» EXPLORE THE MATERIAL
**1.** From the census standing commentary, copy the passage from "I think Breyer" to "harm than good." word for word.
**2.** List each group of aliens, with its figure, that the census standing commentary quotes from oral argument as ones the Bureau is "working very hard to try to report on."

» TEXT EXCERPT
☆ ☆ ☆ ☆
The Government’s current plans suggest it will be able to exclude a significant number of people under its policy. To start, even a few weeks out, the Government still does not disclaim its intent to carry out the policy to the full extent it can do so…
Both here and in related litigation below, the Government has said that as of early December, it was already feasible to exclude aliens without lawful status housed in ICE detention centers on census day, a “category [that] is likely in the tens of thousands, spread out over multiple States.” Reply Brief for United States 6; see also Brief for Appellees New York Immigration Coalition et al. 15 (citing a prior Government estimate that doing so will exclude approximately “50,000 ICE detainees”). Beyond these detainees, appellees note that the Government has also identified at least several million more aliens without lawful status that it can “individually identify” and seek to exclude from the tabulation. Id., at 15–16. We have been told the Bureau is “working very hard to try to report on” (and exclude from the apportionment tabulation) a large number of aliens without lawful status, including “almost 200,000 persons who are subject to final orders of removal,” “700,000 DACA recipients,” and about “3.2 million non-detained individuals in removal proceedings.” Tr. of Oral Arg. 28–29. All told, the Bureau already possesses the administrative records necessary to exclude at least four to five million aliens. Id., at 29. Those figures are certainly large enough to affect apportionment.
I think Breyer has the better of the standing argument, and that the combination of the administration’s clearly stated intent and the government’s possession of data on numerous undocumented immigrants is enough to create a probablistic injury justifying standing. More generally, I have long advocated the abolition of standing requirements generally, which arise from a judicially created doctrine not actually in the Constitution, and cause more harm than good.
That said, I admit this is a tough case under current Supreme Court standing precedent. It has long been unclear exactly how likely an injury has to be in order to qualify as a “realistic danger” great enough to justify standing. In the present case, the risk is difficult to estimate, in part because it is not clear whether the administration can match the data it has on individual immigrants to census data for particular states. This aspect of standing doctrine—like many others—is a mess. Today’s decision does little to fix the mess, since it doesn’t articulate anything approaching a clear standard for for determining how great a probability of injury is enough.
As far as the Court is concerned, the way to determine whether a probablistic injury is probable enough to get standing is something like Justice Potter Stewart’s famous description of the standard for determining what qualifies as pornography: “I know it when I see it.” If a majority of Supreme Court justices, in their wisdom and majesty, determine that the probability is high enough, then it is. Otherwise not.
It is also notable that neither the majority nor the dissent gives any consideration to the “special solicitude” state governments are supposed to be entitled to for standing purposes, under the Supreme Court’s 2007 decision in Massachusetts v. EPA. If that doctrine doesn’t apply, it would have been useful for the majority to explain why.
☆ ☆ ☆ ☆
» DATA SEGMENT
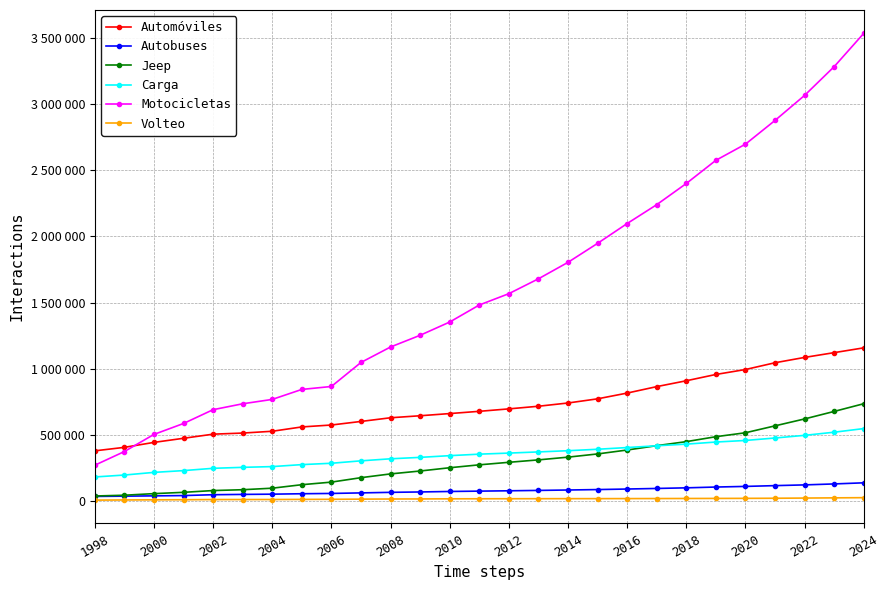

Does the chart have visible grid lines?

Yes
☆ ☆ ☆ ☆
» ACTIVITY ANSWERS
**1.**
I think Breyer has the better of the standing argument, and that the combination of the administration’s clearly stated intent and the government’s possession of data on numerous undocumented immigrants is enough to create a probablistic injury justifying standing. More generally, I have long advocated the abolition of standing requirements generally, which arise from a judicially created doctrine not actually in the Constitution, and cause more harm than good.

**2.**
- Almost 200,000 persons who are subject to final orders of removal
- 700,000 DACA recipients
- About 3.2 million non-detained individuals in removal proceedings